Искусство позднего Ге («третьего Ге»), вообще не имеющее никаких аналогов в русском искусстве, тоже можно назвать «новым натурализмом», поскольку социальной и натуралистической является его интерпретация евангельских сюжетов, рассматриваемых почти как сюжеты криминальной хроники. Натуралистичен и свет — подчеркнуто южный, с резкими тенями, напоминающий свет в Туркестанском цикле Верещагина.

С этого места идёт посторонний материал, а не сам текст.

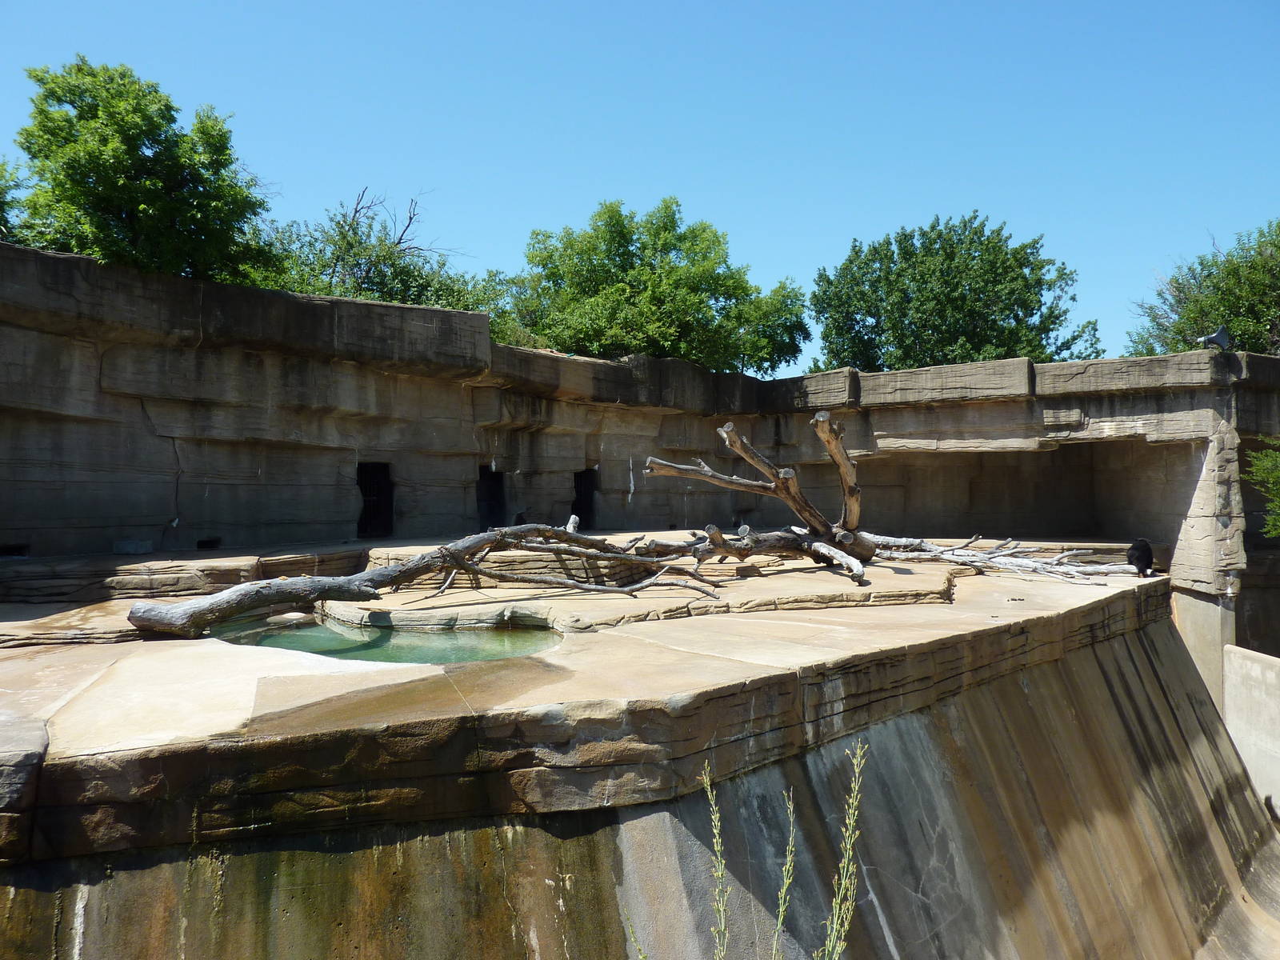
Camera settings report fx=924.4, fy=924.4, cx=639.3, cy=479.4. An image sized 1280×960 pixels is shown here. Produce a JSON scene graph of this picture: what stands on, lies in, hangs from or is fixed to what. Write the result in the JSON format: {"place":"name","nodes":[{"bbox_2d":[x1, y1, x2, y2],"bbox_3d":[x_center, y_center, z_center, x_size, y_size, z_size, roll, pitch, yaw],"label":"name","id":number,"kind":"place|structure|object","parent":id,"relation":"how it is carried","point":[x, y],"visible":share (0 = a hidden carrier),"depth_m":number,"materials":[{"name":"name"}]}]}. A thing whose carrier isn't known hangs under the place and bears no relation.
{"place":"outdoors","nodes":[
{"label":"outdoors","id":0,"kind":"place"},
{"bbox_2d":[0,242,1279,661],"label":"rock wall","id":1,"kind":"structure","parent":0,"point":[57,259],"depth_m":14.42,"materials":[{"name":"stone"}]},
{"bbox_2d":[0,543,29,557],"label":"wall opening","id":2,"kind":"object","parent":1,"relation":"in","point":[14,550],"visible":0.72,"depth_m":11.09,"materials":[{"name":"black"}]},
{"bbox_2d":[196,536,221,550],"bbox_3d":[-5.955,0.895,12.685,0.391,0.206,0.566,0,-1,-2],"label":"wall opening","id":3,"kind":"object","parent":1,"relation":"in","point":[205,544],"visible":0.78,"depth_m":12.57,"materials":[{"name":"black"}]},
{"bbox_2d":[356,462,393,538],"bbox_3d":[-4.452,0.439,15.194,0.769,1.501,1.202,0,-1,-2],"label":"doorway","id":4,"kind":"structure","parent":1,"relation":"in","point":[366,522],"depth_m":15.34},
{"bbox_2d":[476,464,506,529],"bbox_3d":[-2.792,0.475,16.651,0.735,1.559,1.302,0,-1,-2],"label":"doorway","id":5,"kind":"structure","parent":1,"relation":"in","point":[481,488],"depth_m":16.83,"materials":[{"name":"black"}]},
{"bbox_2d":[571,468,597,530],"bbox_3d":[-1.185,0.557,17.890,0.728,1.622,1.385,0,-1,-2],"label":"doorway","id":6,"kind":"structure","parent":1,"relation":"in","point":[582,506],"depth_m":17.99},
{"bbox_2d":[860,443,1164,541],"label":"wall opening","id":7,"kind":"object","parent":1,"relation":"in","point":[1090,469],"visible":0.61,"depth_m":18.71,"materials":[{"name":"brown"}]},
{"bbox_2d":[1199,325,1232,351],"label":"loudspeaker","id":8,"kind":"object","parent":1,"relation":"attached to","point":[1222,334],"visible":0.89,"depth_m":14.50,"materials":[{"name":"black"}]},
{"bbox_2d":[0,593,1279,956],"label":"wall","id":9,"kind":"structure","parent":0,"point":[870,732],"depth_m":5.79,"materials":[{"name":"brown concrete"}]},
{"bbox_2d":[0,548,1215,860],"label":"stone platform","id":10,"kind":"structure","parent":9,"relation":"attached to","point":[894,577],"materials":[{"name":"stone"}]},
{"bbox_2d":[0,544,374,602],"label":"stone ledge","id":11,"kind":"object","parent":10,"relation":"on","point":[57,577],"visible":0.71,"depth_m":10.19,"materials":[{"name":"brown stone"}]},
{"bbox_2d":[113,538,153,554],"bbox_3d":[-6.429,0.855,11.748,0.426,0.179,0.383,0,-1,-2],"label":"stone block","id":12,"kind":"object","parent":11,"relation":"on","point":[123,544],"visible":0.93,"depth_m":11.62,"materials":[{"name":"grey"}]},
{"bbox_2d":[207,612,563,664],"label":"pool","id":13,"kind":"structure","parent":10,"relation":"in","point":[366,635],"materials":[{"name":"liquid"}]},
{"bbox_2d":[121,522,716,636],"bbox_3d":[-1.794,0.874,9.489,6.425,1.241,1.988,1,-1,-30],"label":"fallen tree","id":14,"kind":"object","parent":10,"relation":"on","point":[218,601],"visible":0.91,"depth_m":8.89,"materials":[{"name":"wood"}]},
{"bbox_2d":[432,542,717,598],"bbox_3d":[-0.744,0.940,9.999,3.031,0.743,1.156,0,-1,14],"label":"fallen branch","id":15,"kind":"object","parent":10,"relation":"on","point":[597,587],"visible":0.98,"depth_m":9.89,"materials":[{"name":"wood"}]},
{"bbox_2d":[644,412,875,578],"bbox_3d":[1.506,0.186,11.421,2.960,2.011,2.446,0,-1,-2],"label":"tree","id":16,"kind":"object","parent":10,"relation":"on","point":[727,431],"visible":0.93,"depth_m":11.27,"materials":[{"name":"brown wood"}]},
{"bbox_2d":[871,534,1143,584],"bbox_3d":[4.835,1.082,12.675,3.890,0.653,2.099,-1,-1,19],"label":"fallen branch","id":17,"kind":"object","parent":10,"relation":"on","point":[1034,563],"visible":0.87,"depth_m":12.40,"materials":[{"name":"wood"}]},
{"bbox_2d":[1126,537,1155,578],"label":"bear","id":18,"kind":"object","parent":10,"relation":"on","point":[1130,555],"visible":0.93,"depth_m":11.58},
{"bbox_2d":[0,0,1279,370],"label":"sky","id":19,"kind":"structure","parent":0,"point":[836,232],"materials":[{"name":"blue"}]},
{"bbox_2d":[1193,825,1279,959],"label":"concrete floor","id":20,"kind":"structure","parent":0,"point":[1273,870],"materials":[{"name":"grey concrete"}]},
{"bbox_2d":[1220,644,1279,820],"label":"concrete wall","id":21,"kind":"structure","parent":0,"point":[1257,668],"depth_m":11.81,"materials":[{"name":"concrete"}]},
{"label":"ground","id":22,"kind":"structure","parent":0},
{"bbox_2d":[0,157,29,243],"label":"tree","id":23,"kind":"object","parent":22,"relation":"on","point":[1,176],"visible":0.57,"depth_m":14.10,"materials":[{"name":"green plant"}]},
{"bbox_2d":[5,56,282,282],"bbox_3d":[-7.858,-3.697,14.426,4.112,5.071,4.272,0,-1,-2],"label":"tree","id":24,"kind":"object","parent":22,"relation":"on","point":[123,186],"visible":0.81,"depth_m":13.67,"materials":[{"name":"green plant"}]},
{"bbox_2d":[250,189,515,341],"bbox_3d":[-5.427,-3.155,19.417,5.884,5.742,5.362,0,-1,-2],"label":"tree","id":25,"kind":"object","parent":22,"relation":"on","point":[390,257],"visible":0.6,"depth_m":18.91,"materials":[{"name":"green plant"}]},
{"bbox_2d":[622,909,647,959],"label":"plant","id":26,"kind":"object","parent":22,"relation":"on","point":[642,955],"visible":0.99,"depth_m":3.72,"materials":[{"name":"green plant"}]},
{"bbox_2d":[508,196,811,374],"bbox_3d":[0.299,-2.932,23.127,7.592,7.996,6.795,0,-1,-2],"label":"tree","id":27,"kind":"object","parent":22,"relation":"on","point":[711,318],"visible":0.85,"depth_m":21.85,"materials":[{"name":"green plant"}]},
{"bbox_2d":[699,757,731,959],"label":"weed","id":28,"kind":"object","parent":22,"relation":"on","point":[722,910],"visible":0.99,"depth_m":4.33,"materials":[{"name":"green plant"}]},
{"bbox_2d":[770,789,798,959],"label":"weed","id":29,"kind":"object","parent":22,"relation":"on","point":[790,867],"visible":0.99,"depth_m":4.55,"materials":[{"name":"green plant"}]},
{"bbox_2d":[821,739,867,959],"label":"weed","id":30,"kind":"object","parent":22,"relation":"on","point":[852,821],"visible":0.99,"depth_m":4.21,"materials":[{"name":"green plant"}]},
{"bbox_2d":[808,212,1098,372],"bbox_3d":[9.264,-2.706,28.137,8.365,10.659,7.943,0,-1,-2],"label":"tree","id":31,"kind":"object","parent":22,"relation":"on","point":[990,305],"visible":0.82,"depth_m":26.59,"materials":[{"name":"green plant"}]},
{"bbox_2d":[1127,220,1279,358],"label":"tree","id":32,"kind":"object","parent":22,"relation":"on","point":[1254,315],"visible":0.71,"depth_m":22.59,"materials":[{"name":"green plant"}]},
{"bbox_2d":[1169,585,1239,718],"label":"pillar","id":33,"kind":"structure","parent":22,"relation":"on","point":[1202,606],"depth_m":13.67,"materials":[{"name":"concrete"}]},
{"bbox_2d":[1246,443,1279,539],"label":"shrub","id":34,"kind":"object","parent":22,"relation":"on","point":[1265,466],"visible":0.99,"depth_m":13.37,"materials":[{"name":"green plant"}]}
]}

Но Ге выходит далеко за границы натурализма. В стремлении шокировать зрителя, пробить его привычное тупое равнодушие [836] он максимально усиливает все натуралистические эффекты, как сюжетные, так и стилистические: «низменность» жанрового контекста и социальных, даже социально-анатомических характеристик типов (самодовольный толстый патриций Пилат рядом с тощим, голодным и озлобленным обитателем городской помойки Христом в картине «Что есть истина?» — 1890, ГТГ), гротескную мимику и жестикуляцию, почти невыносимо резкие контрасты света и тени, — создавая таким образом своеобразный сверхнатурализм на границе экспрессионизма. У позднего Ге «пленэр» не менее важен, чем у Сергея Иванова. Выразительность и ударная сила его последних работ построена не столько на преувеличенной, экспрессивной мимике или жестикуляции, сколько на почти безумных — тоже почти экспрессионистских — эффектах освещения. Особенно это касается трактовки распятия (в нескольких вариантах: «Распятие», 1892, музей д’Орсэ; «Распятие», 1894, местонахождение неизвестно). Безжалостные сцены казни на ослепительном солнце — извивающиеся от боли тела, оскаленные рты, создающие ощущение какой-то живодерни [837], — предполагают толстовское, «атеистическое» понимание христианства. Здесь нет ни языческого смирения перед естественным круговоротом природы, ни христианской веры в жизнь после смерти и надежды на искупление — только муки плоти и животный страх смерти.
Около 1894 года новое передвижничество распадается. Одно направление дальнейшей эволюции — это салон новых социальных сюжетов. В нем преобладает интерес к новому этнографическому материалу — на этот раз к пролетариям (шахтерам), трактованным с почти верещагинской позитивистской невозмутимостью. Жанрист Николай Касаткин в картине «Сбор бедными угля на шахте» (1894, ГРМ) просто показывает местные обычаи, местные промыслы; никакого трагизма. Другое направление — салон чистого пленэра, полностью отделенного от социальных сюжетов; так, ранние жанры Сергея Виноградова — «Бабы (Подруги)» (1893, ГТГ), «На работу» (1895, Харьковский художественный музей) — по сложности освещения превосходят все сделанное в этой области в русской живописи 80–90-х годов, даже серовские портреты. Третьим ответвлением — через Сергея Иванова — можно считать переход в новый реализм, предполагающий не столько новые сюжеты и более совершенные эффекты освещения, сколько новую оптику, новую живописную эстетику, новую философию существования.